*** Passage ***

In spoliation proceedings it is only necessary to prove that the
applicant was in possession of a thing (movable, immovable or
incorporeal) and that there was a forcible or wrongful interference
with his or her possession of that thing;


 


2. 
The purpose of the remedy is to preserve law and order and to
discourage persons from taking the law into their own hands;


 


3. 
To give effect to the objectives of the remedy it is necessary for
the status quo ante to be restored until such time a court has
assessed the relative merits of each party;


 


4.
The lawfulness or otherwise of the applicant’s possession of
the thing does not fall for consideration during the hearing of the
spoliation application, the question of ownership in the thing is
equally not considered;


 


5. 
The applicant for a spoliation order must establish that he/she was
in peaceful and undisturbed possession of the thing at the time
he/she was deprived of possession;


 


6. 
The words ‘
peaceful and undisturbed
possession mean sufficient stable or durable
possession for the law to take cognisance; and


 


7. 
As a form of remedy spoliation is not concerned with the protection
of rights “
in the widest sense.

*** End of Passage ***
*** Dataset extract ***

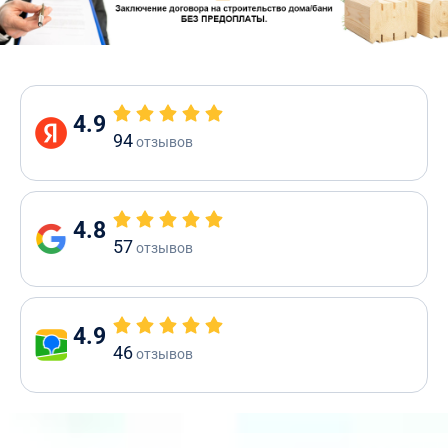
4.9
94
отзывов
4.8
57
отзывов
4.9
46
отзывов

*** End of Dataset extract ***

> [Work task 1]:
Would you set down the spoliation passage between "The words ‘" and "the widest sense.", inclusive?
> [Work task 2]:
What kinds of thing does the spoliation passage name as possible objects of the applicant's possession?

> [Output 1]:
The words ‘
peaceful and undisturbed
possession mean sufficient stable or durable
possession for the law to take cognisance; and


 


7. 
As a form of remedy spoliation is not concerned with the protection
of rights “
in the widest sense.

> [Output 2]:
Movable, immovable, and incorporeal.